Provided text:
Start of Block
We explored the existing patient handover practices between emergency care practitioners and healthcare professionals in the emergency department.
In the emergency department, patient handover between emergency care practitioner’s and healthcare professionals is a complex process involving multiple functions, such as the transfer of information, responsibility and accountability from one person to another.
We used a qualitative study design. Emergency care practitioners and healthcare professionals were identified using purposive and convenience sampling data. Data were collected through unstructured participant observation. We conducted 20 observation sessions, varying between 15 and 20 min. The data were analysed using a creative hermeneutic approach.
The ‘how’ or manner of patient handover observed between emergency care practitioners and health professionals was perceived as important. A diagnosis of disrespectful behaviour was made which could negatively influence patient handover and ultimately patient outcome. Disrespectful behaviour stemmed from the two signs that supported the diagnosis: task-orientated behaviour and the use of indigenous language.
End of Block
Source material:
Start of Block
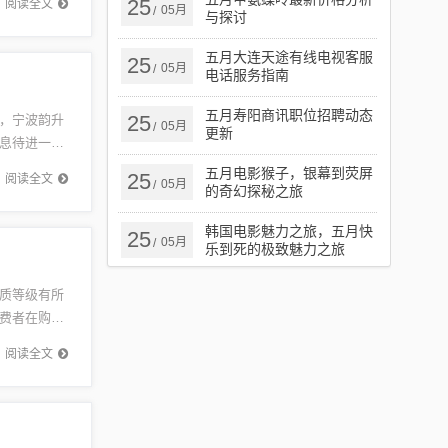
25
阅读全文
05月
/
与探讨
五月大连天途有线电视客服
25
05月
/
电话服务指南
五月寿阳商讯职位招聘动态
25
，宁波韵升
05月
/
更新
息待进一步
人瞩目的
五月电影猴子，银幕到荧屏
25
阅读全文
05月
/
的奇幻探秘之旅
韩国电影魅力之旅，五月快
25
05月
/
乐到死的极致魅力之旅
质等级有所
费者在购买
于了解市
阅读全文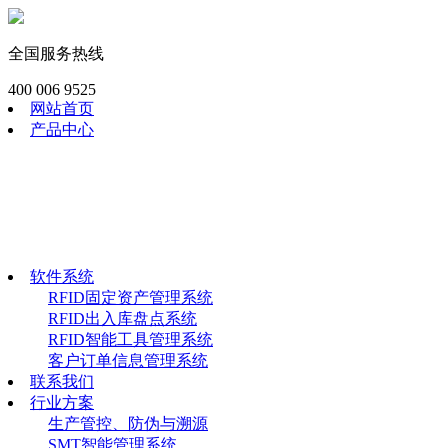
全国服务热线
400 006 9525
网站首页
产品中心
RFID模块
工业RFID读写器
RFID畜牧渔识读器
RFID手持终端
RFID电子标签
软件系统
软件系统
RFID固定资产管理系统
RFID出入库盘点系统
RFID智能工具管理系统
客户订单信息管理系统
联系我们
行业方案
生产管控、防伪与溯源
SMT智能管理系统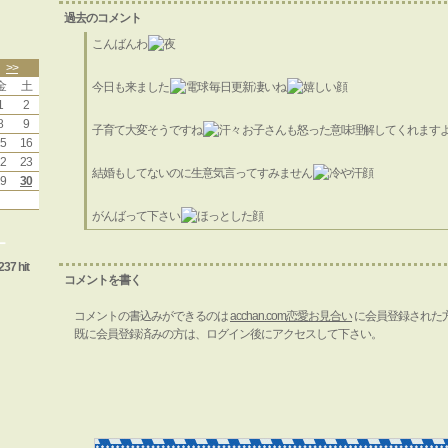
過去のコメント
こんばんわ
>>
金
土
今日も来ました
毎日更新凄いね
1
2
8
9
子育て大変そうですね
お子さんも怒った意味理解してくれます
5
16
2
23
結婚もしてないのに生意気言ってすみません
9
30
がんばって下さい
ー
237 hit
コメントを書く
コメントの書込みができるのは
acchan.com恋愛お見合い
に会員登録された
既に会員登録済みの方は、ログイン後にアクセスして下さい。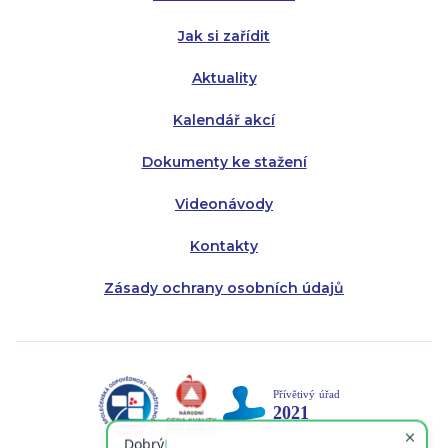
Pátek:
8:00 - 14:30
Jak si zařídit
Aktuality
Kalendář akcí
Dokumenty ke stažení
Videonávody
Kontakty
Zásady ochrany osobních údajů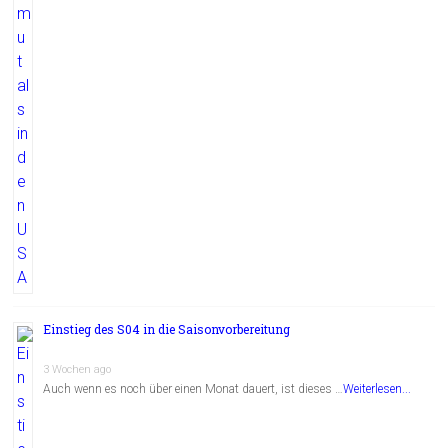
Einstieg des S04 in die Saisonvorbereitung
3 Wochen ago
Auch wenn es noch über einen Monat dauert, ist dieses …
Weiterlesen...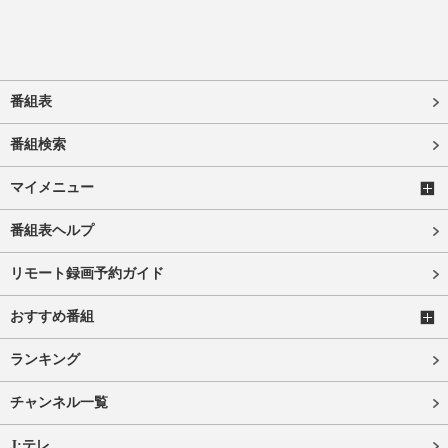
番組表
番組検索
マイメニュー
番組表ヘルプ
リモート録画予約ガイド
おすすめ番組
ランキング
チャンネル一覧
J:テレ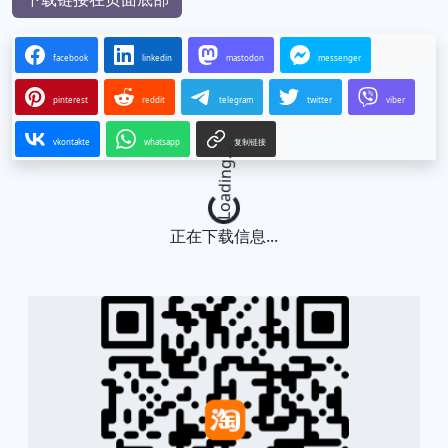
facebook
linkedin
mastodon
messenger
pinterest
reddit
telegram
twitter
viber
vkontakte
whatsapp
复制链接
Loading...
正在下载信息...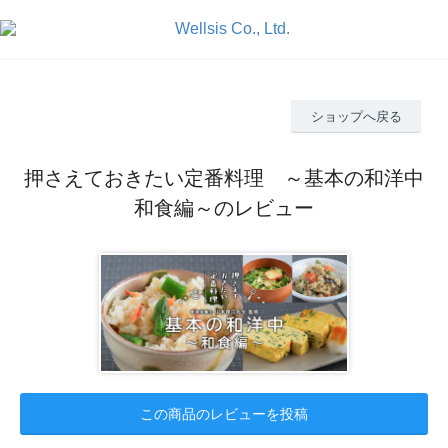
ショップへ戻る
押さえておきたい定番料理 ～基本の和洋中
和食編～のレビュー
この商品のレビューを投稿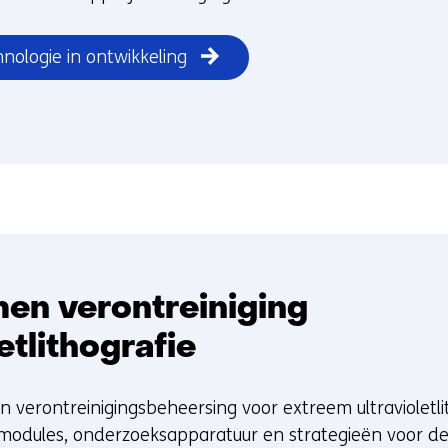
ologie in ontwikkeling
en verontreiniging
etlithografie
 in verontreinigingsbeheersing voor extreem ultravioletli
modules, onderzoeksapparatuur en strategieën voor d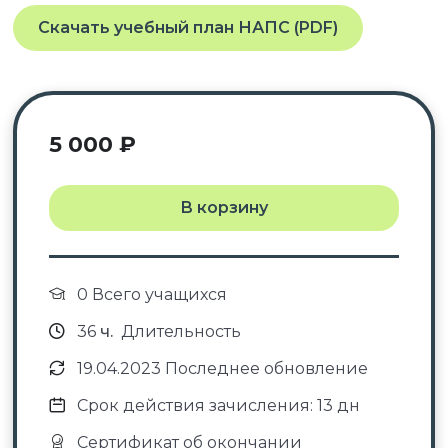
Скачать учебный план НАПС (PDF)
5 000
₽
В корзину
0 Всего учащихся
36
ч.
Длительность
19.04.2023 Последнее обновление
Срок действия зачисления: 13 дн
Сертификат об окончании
End of Block
Start of Block
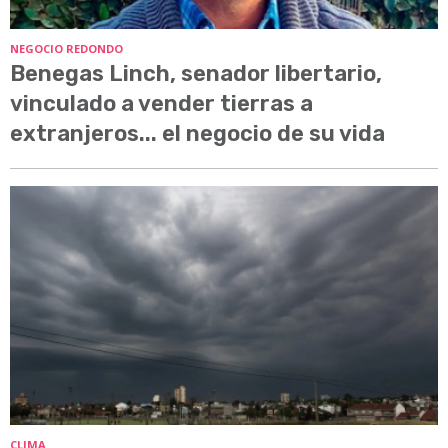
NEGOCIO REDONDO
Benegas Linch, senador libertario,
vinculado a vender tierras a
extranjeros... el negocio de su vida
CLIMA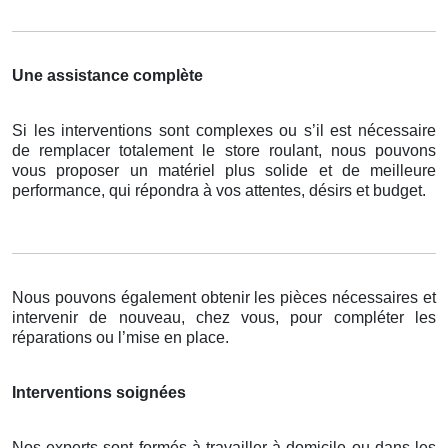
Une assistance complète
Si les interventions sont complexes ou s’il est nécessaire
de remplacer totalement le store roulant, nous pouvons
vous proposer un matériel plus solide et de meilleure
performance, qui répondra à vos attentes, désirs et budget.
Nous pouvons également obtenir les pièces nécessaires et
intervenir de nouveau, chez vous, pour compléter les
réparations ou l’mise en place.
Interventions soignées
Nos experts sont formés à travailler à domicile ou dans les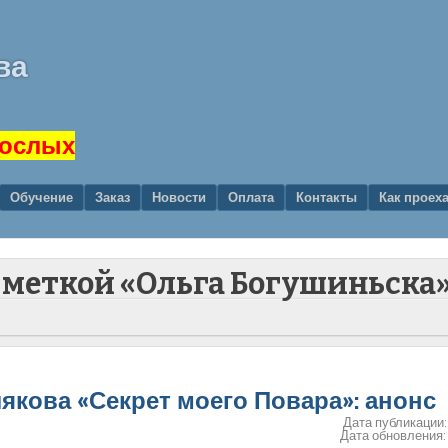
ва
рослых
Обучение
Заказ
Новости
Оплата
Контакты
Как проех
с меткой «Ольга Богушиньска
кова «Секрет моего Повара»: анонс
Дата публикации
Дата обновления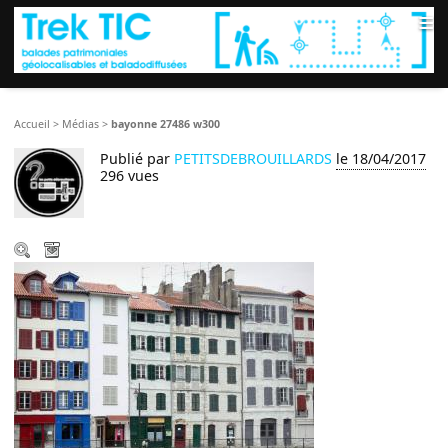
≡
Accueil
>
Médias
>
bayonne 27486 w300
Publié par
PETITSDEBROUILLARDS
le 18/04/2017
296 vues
End of Block
Start of Block
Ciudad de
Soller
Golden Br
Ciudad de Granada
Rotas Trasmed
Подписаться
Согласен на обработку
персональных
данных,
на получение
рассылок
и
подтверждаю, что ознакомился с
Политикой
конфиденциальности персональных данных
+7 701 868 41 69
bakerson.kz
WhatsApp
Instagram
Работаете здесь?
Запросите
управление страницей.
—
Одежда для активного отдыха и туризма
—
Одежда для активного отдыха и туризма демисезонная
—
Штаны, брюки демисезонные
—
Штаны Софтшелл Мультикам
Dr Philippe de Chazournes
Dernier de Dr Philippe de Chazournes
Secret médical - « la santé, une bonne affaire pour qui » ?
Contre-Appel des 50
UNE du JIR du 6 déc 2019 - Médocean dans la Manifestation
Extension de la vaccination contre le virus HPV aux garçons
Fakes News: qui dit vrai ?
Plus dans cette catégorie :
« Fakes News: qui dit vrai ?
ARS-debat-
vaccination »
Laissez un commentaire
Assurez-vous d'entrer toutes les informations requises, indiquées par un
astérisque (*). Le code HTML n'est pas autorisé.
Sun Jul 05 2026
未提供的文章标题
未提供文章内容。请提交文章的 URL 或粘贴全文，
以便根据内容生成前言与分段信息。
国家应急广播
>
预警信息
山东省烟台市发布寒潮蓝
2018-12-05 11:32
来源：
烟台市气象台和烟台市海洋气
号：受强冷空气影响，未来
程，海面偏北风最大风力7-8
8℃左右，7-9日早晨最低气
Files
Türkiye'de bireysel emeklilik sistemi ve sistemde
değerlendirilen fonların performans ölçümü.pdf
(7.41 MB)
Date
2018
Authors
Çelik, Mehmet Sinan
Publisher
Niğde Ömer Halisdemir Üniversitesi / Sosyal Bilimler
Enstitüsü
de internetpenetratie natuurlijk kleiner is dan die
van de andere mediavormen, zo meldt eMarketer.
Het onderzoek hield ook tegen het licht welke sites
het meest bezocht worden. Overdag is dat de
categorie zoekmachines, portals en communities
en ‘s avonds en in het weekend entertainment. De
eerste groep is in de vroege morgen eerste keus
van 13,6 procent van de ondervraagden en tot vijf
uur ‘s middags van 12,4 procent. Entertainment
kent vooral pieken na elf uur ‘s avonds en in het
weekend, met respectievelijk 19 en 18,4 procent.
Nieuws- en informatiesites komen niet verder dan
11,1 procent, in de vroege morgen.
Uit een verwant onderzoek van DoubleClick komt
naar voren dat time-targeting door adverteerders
End of Block
Problem set:
1. Retype the passage of the patient handover text between "We explored the" and "person to another.", inclusive.
2. Condense the paragraph of the patient handover text that begins "We used a qualitative study design" into a bulleted list, keeping its main facts.

Answers for the tasks:
1.
We explored the existing patient handover practices between emergency care practitioners and healthcare professionals in the emergency department.
In the emergency department, patient handover between emergency care practitioner’s and healthcare professionals is a complex process involving multiple functions, such as the transfer of information, responsibility and accountability from one person to another.

2.
- Design: qualitative study
- Participants: emergency care practitioners and healthcare professionals, identified through purposive and convenience sampling
- Data collection: unstructured participant observation over 20 sessions of 15 to 20 min each
- Analysis: creative hermeneutic approach